Przewoźnik, któremu próba rozwijania w Europie taniej linii Transavia wywołała długi strajk pilotów w 2014 r. znalazł się znowu na niepewnym gruncie, bo musi do 24 lutego zawrzeć nowy układ zbiorowy, ale jeśli dojdą konsultacje ze związkami, to jeszcze później.
Poza zmianą tonu wynikającą z nowego planu „Trust Together" calej grupy Air France-KLM, dyrekcja francuskiej linii mnoży osłony i zachęty, aby przekonać pilotów nie tracąc nadziei na sfinalizowanie poprzedniego planu "Transform 2015".
- Nowa linia będzie należeć w calości do Air France i nie będzie można jej sprzedać. Air France zachowa wszelkie uprawnienia do wykonywania lotów — brzmi propozycja. Projekt umowy gwarantuje ponadto, że flota nowej linii o tymczasowej nazwie „Boost" nie przekroczy 18 samolotów średniego zasięgu i 10 dalekiego, linia zatrudni pilotów Air France zgodnie z zasadami i wynagrodzeniem firmy matki. Aby uniknąć wszelkich poślizgów w funduszu płac pilotów nowej linii zaproponowano załodze dodatkowe bodźce finanse zależne od wyników.

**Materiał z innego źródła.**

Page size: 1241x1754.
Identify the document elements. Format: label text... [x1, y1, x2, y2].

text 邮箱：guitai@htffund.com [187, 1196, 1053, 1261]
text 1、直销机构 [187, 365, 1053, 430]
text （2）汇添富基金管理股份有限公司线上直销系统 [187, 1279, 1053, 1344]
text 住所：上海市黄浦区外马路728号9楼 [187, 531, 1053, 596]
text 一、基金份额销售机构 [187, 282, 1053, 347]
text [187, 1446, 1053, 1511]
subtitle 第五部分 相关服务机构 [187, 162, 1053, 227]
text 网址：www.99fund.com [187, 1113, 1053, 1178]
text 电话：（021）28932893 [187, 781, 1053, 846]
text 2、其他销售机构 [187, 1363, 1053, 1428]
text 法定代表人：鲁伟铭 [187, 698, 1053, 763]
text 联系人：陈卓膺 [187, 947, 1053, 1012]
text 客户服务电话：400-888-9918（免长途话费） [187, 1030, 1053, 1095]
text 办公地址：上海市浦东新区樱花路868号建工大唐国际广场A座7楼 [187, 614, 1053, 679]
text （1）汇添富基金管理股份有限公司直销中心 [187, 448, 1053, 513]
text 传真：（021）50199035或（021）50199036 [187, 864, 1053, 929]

Air France przewiduje zatrudnienie ponad 1000 osób personelu pokładowego w nowej linii, która wykonałaby pierwszy lot średniego zasięgu na jesieni, a latem 2018 zaczęłaby latać na inne kontynenty. Firma chce też zatrudniać po 200 pilotów rocznie, aby zastępować odchodzących na emeryturę i zapewnić spodziewany wzrost przewozów. Stawiając na młodszych pilotów, zaczynających od niższych zarobków Air France spodziewa się zaoszczędzić 35 mln euro.
Aby nowa linia była naprawdę opłacalna, dyrekcja AF przewiduje obniżenie o ok. 15 proc. kosztów pilotów i o 40 proc. personelu pokładowego, z którym prowadzi odrębne negocjacje i ma nadzieję zakończyć je w lutym.